• [The task]: For this exercise, retype the lines from the one that holds "<ComplTSB>No</ComplTSB>" through the one that holds "dedicated team guided" in the records below, both included, exactly and without pictures.
================================
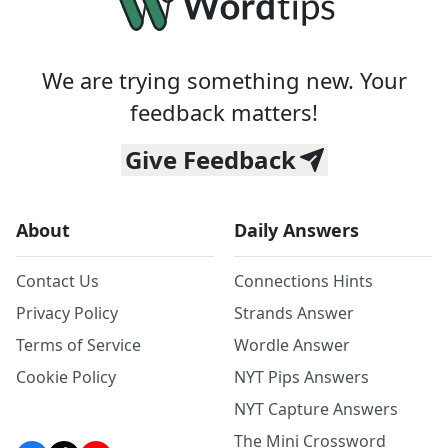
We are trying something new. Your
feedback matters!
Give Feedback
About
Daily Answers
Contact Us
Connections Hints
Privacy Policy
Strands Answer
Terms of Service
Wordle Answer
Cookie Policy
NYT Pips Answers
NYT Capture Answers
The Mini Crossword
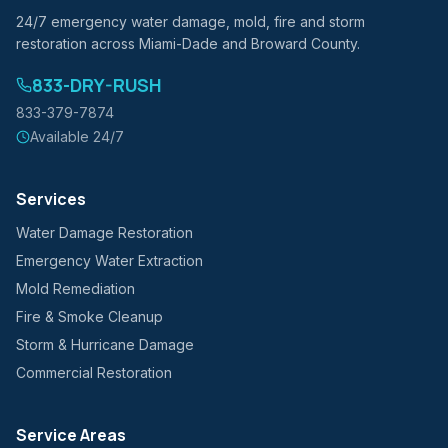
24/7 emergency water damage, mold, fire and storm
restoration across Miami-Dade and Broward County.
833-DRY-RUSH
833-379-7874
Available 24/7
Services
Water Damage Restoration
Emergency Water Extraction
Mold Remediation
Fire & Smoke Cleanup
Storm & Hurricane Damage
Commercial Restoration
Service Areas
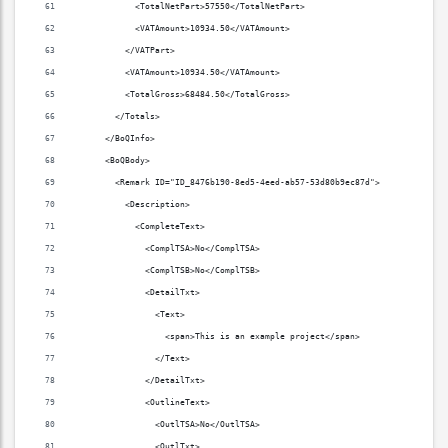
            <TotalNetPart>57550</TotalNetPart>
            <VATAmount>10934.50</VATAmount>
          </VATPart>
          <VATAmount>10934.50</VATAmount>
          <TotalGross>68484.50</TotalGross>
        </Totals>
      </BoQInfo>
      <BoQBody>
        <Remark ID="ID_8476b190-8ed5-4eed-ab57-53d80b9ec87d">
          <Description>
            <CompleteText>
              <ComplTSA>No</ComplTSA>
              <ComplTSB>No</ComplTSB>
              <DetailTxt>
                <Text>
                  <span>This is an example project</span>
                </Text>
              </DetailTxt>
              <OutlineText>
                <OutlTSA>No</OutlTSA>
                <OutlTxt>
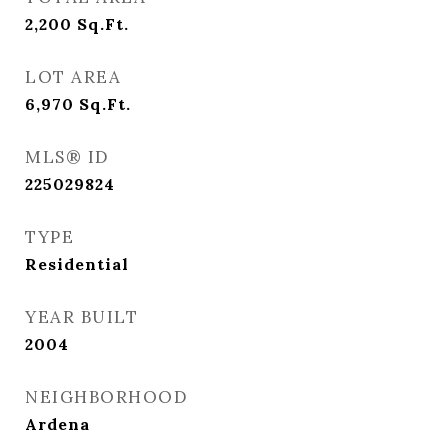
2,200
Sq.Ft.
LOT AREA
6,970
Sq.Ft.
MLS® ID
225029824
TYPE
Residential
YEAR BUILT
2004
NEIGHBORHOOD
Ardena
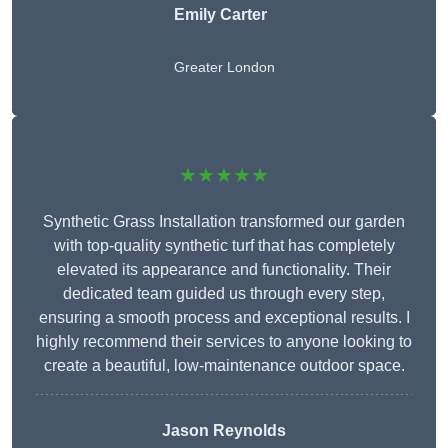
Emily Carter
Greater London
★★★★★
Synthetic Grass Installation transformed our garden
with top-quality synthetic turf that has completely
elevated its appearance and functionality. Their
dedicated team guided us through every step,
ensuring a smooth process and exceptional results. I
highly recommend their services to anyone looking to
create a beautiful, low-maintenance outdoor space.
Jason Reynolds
================================
• [Final answer]:
              <ComplTSB>No</ComplTSB>
              <DetailTxt>
                <Text>
                  <span>This is an example project</span>
                </Text>
              </DetailTxt>
              <OutlineText>
                <OutlTSA>No</OutlTSA>
                <OutlTxt>
2,200
Sq.Ft.
LOT AREA
6,970
Sq.Ft.
MLS® ID
225029824
TYPE
Residential
YEAR BUILT
2004
NEIGHBORHOOD
Ardena
Emily Carter
Greater London
★★★★★
Synthetic Grass Installation transformed our garden
with top-quality synthetic turf that has completely
elevated its appearance and functionality. Their
dedicated team guided us through every step,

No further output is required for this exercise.